____ EXCERPT TO READ

NASA Satellite Data Support ‘Shockingly Large’ Carbon Dioxide Fertilization Effect: Study

by EditorT

Green planet: tropical rainforests have produced more growth in response to rising carbon dioxide. (NASA Goddard Space Flight Center/Flickr, CC BY 2.0 http://creativecommons.org/licenses/by/2.0)

By Nathan Worcester

A new paper from Columbia University’s Charles A. Taylor and Wolfram Schlenker that used NASA satellite data has shown that anywhere from 10–40 percent of improvements in key U.S. crop yields since 1940 could potentially be attributed to increased atmospheric carbon dioxide due to human activity.

The authors noted that their findings are “on the very high end of the range found in the literature.”

“Taylor and Schlenker’s numbers are 10–100 times as large as previous estimates,” Richard S.J. Tol, a professor in the Department of Economics at the University of Sussex, told The Epoch Times via email.

Taylor and Schlenker arrived at their estimates using three separate modeling strategies. In addition, they ran sensitivity checks to rule out potential confounds, including economic activity, other pollutants, and their assumptions about the precise relationship between carbon dioxide levels and crop yields.

Their models were based on data from 2015 through 2020 collected by NASA’s Orbiting Carbon Observatory-2 (OCO-2) satellite, which they replicated with NOAA’s CarbonTracker system. They also used county-level data on corn, soybeans, and winter wheat yields from the USDA’s National Agricultural Statistics Service.

Taylor and Schlenker found that an increase of 1 part per million of carbon dioxide raised corn yields by 0.5 percent, soybean yields by 0.6 percent, and wheat yields by 0.8 percent.

“Put another way, yields may have increased 1–2 [percent] per year due to CO2 fertilization in recent years,” the authors wrote before noting the positive correlation between increased atmospheric carbon dioxide and greater agricultural yields in recent decades.

They also noted that the potentially dramatic fertilizing effect of atmospheric carbon dioxide might not be so unexpected, given how it is used in actual agricultural greenhouses.

________

TASK INSTRUCTIONS ::
A – Copy out the article on carbon dioxide and crop yields between "Taylor and Schlenker found" and "by 0.8 percent.", inclusive, swapping "corn yields" for "maize yields".
B – Carry on the article about carbon dioxide fertilization of U.S. crops from the point where it stops.

____ GIVEN ENTRIES

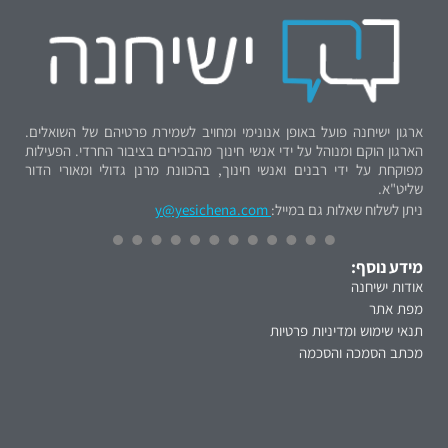
ארגון ישיחנה פועל באופן אנונימי ומחויב לשמירת פרטיהם של השואלים.
הארגון הוקם ומנוהל על ידי אנשי חינוך מהבכירים בציבור החרדי. הפעילות
מפוקחת על ידי רבנים ואנשי חינוך, בהכוונת מרנן גדולי ומאורי הדור
שליט"א.
ניתן לשלוח שאלות גם במייל:
y@yesichena.com
מידע נוסף:
אודות ישיחנה
מפת אתר
תנאי שימוש ומדיניות פרטיות
מכתב הסמכה והסכמה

________

ANSWERS TO THIS EXERCISE ::
A –
Taylor and Schlenker found that an increase of 1 part per million of carbon dioxide raised maize yields by 0.5 percent, soybean yields by 0.6 percent, and wheat yields by 0.8 percent.

B –
“The gas has long been pumped into greenhouses to spur photosynthesis and increase the yield of horticultural crops. Optimal CO2 concentrations of 900 [parts per million] have been suggested, which is over twice current ambient levels,” wrote the authors.

Taylor and Schlenker’s approach contrasts with field- and laboratory-based studies on carbon dioxide enrichment. The authors argued that such experiments “are limited in the extent to which they reflect real-world growing conditions in commercial farms at a large geographic scale.”

Some research on carbon dioxide and plant growth has suggested that increased carbon dioxide may impact plant nutritional quality in both positive and negative ways.

A 2019 meta-analysis of 57 articles on carbon dioxide and vegetable growth concluded that elevated atmospheric carbon dioxide raised fructose, glucose, total soluble sugar, total antioxidant capacity, total phenols, total flavonoids, ascorbic acid, and calcium in plants while lowering protein, nitrate, magnesium, iron, and zinc.

The research sparked a range of reactions on Twitter.

“If you’re an [agriculture] person, you’ll want to look at this study. They find shockingly large CO2 fertilization effects,” wrote Michael Roberts, an economist at the University of Hawaii at Manoa.

“A short time series though—geospatial variation in CO2 probably not well measured prior to this satellite data and time series confounded by technical change,” he continued, later adding that “someone ought to compare the satellite data to the ground-based measures.”

In an email exchange with The Epoch Times, Roberts confirmed that he does not believe their confounding due to technical change is likely to be an issue in Taylor and Schlenker’s study, adding that any measurement error “could go either way,” and that the satellite data used by Taylor and Schlenker are likely superior to ground-based measurements with respect to accuracy.

“Translation: although farmable regions may shift if there’s a slight warming effect, higher CO2 emissions may result in HIGHER crop yields,” wrote Mark. B. Spiegel, managing member of Stanphyl Capital.

The paper’s first author, Taylor, had this to say:

“We reiterate that climate change will have a large negative impact on agriculture in aggregate, especially in places exposed to extreme heat. And higher CO2 may even lower food nutrition. But the countervailing fertilization effect should also be taken into account.”